Agentic coding has crossed a line. The best models can now carry larger implementation tasks, reason across repo state, and recover from tool feedback. OpenAI says GPT-5.5 is stronger in Codex on implementation, refactors, debugging, testing, and validation. Anthropic says Opus 4.7 is stronger on advanced software engineering and long-running tasks.

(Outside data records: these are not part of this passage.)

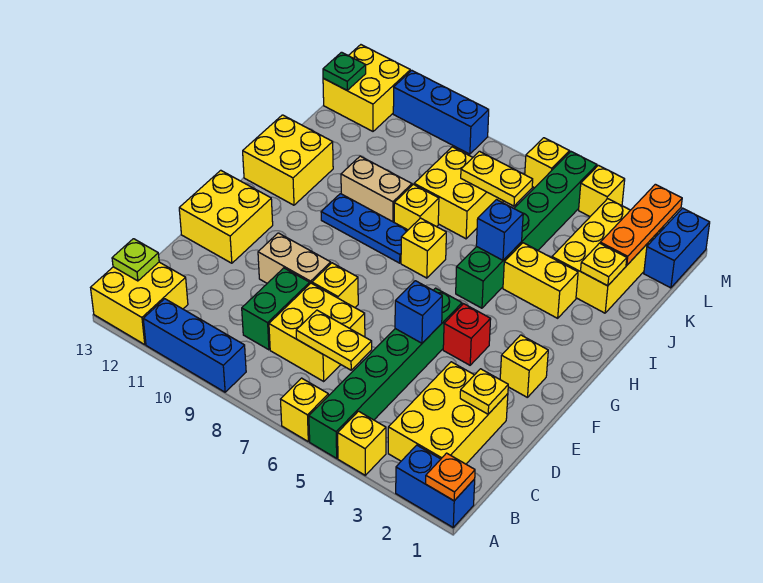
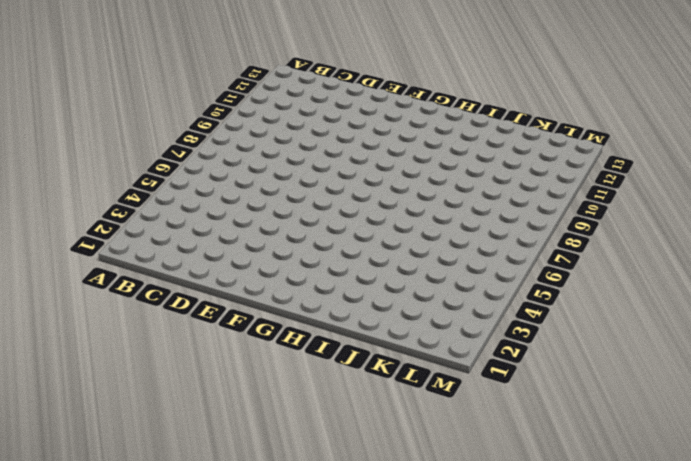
none -> blue brick A1:A2 level 1
none -> yellow brick A4 level 1
none -> green brick A5:F5 level 1
none -> yellow brick A6 level 1

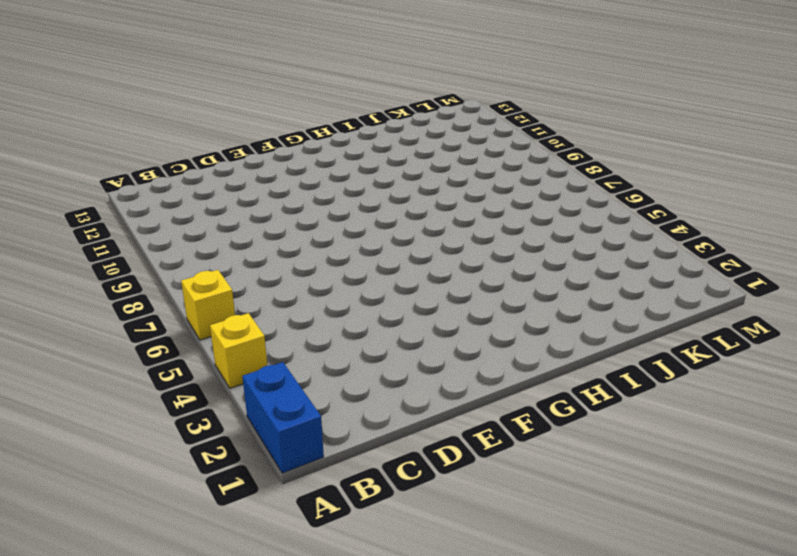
none -> green brick A5:F5 level 1
none -> blue brick A9:A11 level 1
none -> yellow brick A12:B13 level 1
none -> yellow brick B2:D3 level 1

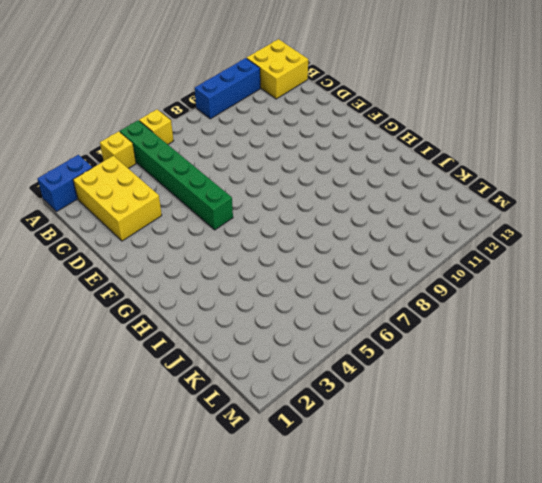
none -> yellow brick C7:D8 level 1
none -> green brick C9:D9 level 1
none -> yellow brick E8 level 1
none -> tan brick E9:E10 level 1

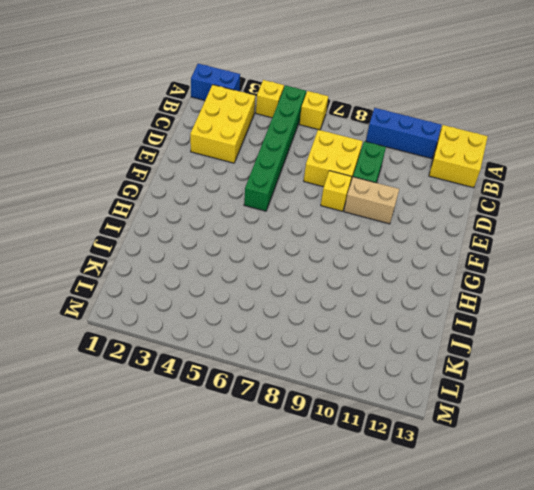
none -> yellow brick E12:F13 level 1
none -> yellow brick F2 level 1
none -> red brick F4 level 1
none -> green brick H5:M5 level 1

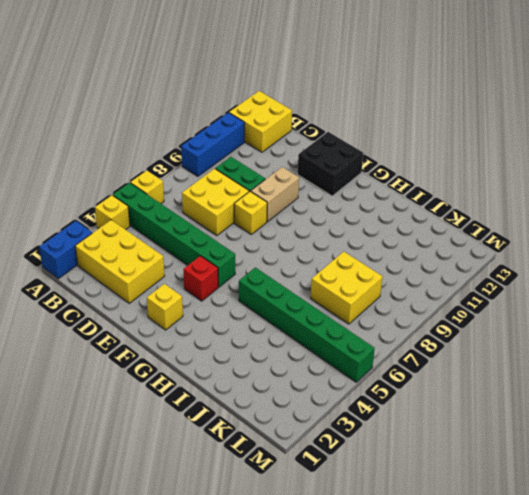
black brick E12:F13 level 1 -> yellow brick E12:F13 level 1
none -> yellow brick H7 level 1
none -> blue plate H8:H10 level 1
none -> yellow brick H12:I13 level 1
none -> yellow brick I3:I4 level 1

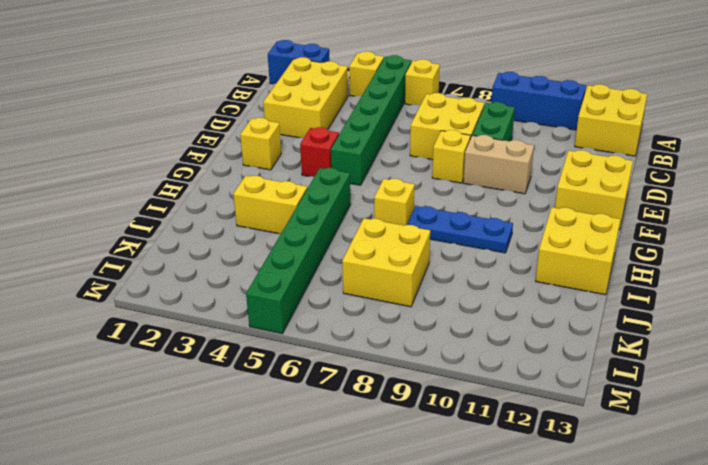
none -> yellow brick I8 level 1
none -> tan brick I9:I10 level 1
none -> yellow brick J2:L3 level 1
none -> blue brick L1:M1 level 1

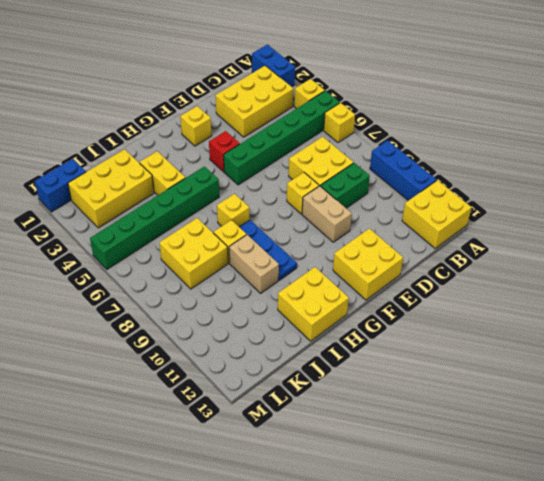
none -> yellow brick L12:M13 level 1
none -> yellow brick M4 level 1
none -> yellow brick M6 level 1
none -> blue brick M9:M11 level 1

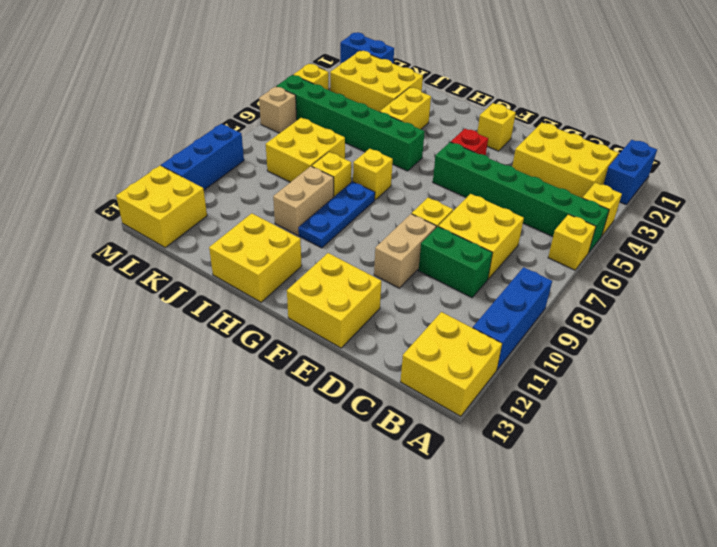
tan brick M6 level 1 -> yellow brick M6 level 1
none -> orange plate A1 level 2
none -> lime plate B13 level 2
none -> yellow plate C6:C7 level 2
none -> yellow plate D2 level 2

That changes the human role. The work shifts toward scoping, supervising, reviewing, and deciding.
The new engineering loop
| Old loop | Agentic loop |
|---|---|
| write the implementation | define the goal and constraints |
| remember repo context | load the right files and docs |
| run tests manually | require the agent to run checks |
| review after the fact | review the plan, diff, and evidence |
| trust memory | trust logs and artifacts |
What a good task packet includes
- current branch
- files in scope
- files out of scope
- expected behavior
- test command
- acceptance criteria
- rollback path
- style constraints
- deadline or budget
If the task packet is vague, the agent will spend its intelligence guessing.
What to measure
| Metric | Why it matters |
|---|---|
| accepted diffs | output quality |
| test pass rate | validation discipline |
| review findings | missed behavior or regressions |
| rework time | supervision cost |
| token cost | budget reality |
| scope violations | harness quality |
Why this belongs on the Om blog
A lot of future client work will be built with agents in the loop. That does not mean handing the repo to a model and hoping. It means building a process where the model can do real work inside rails and leave evidence.
That is the same pattern we want in client operations: clear task, bounded tools, visible work, accepted artifact.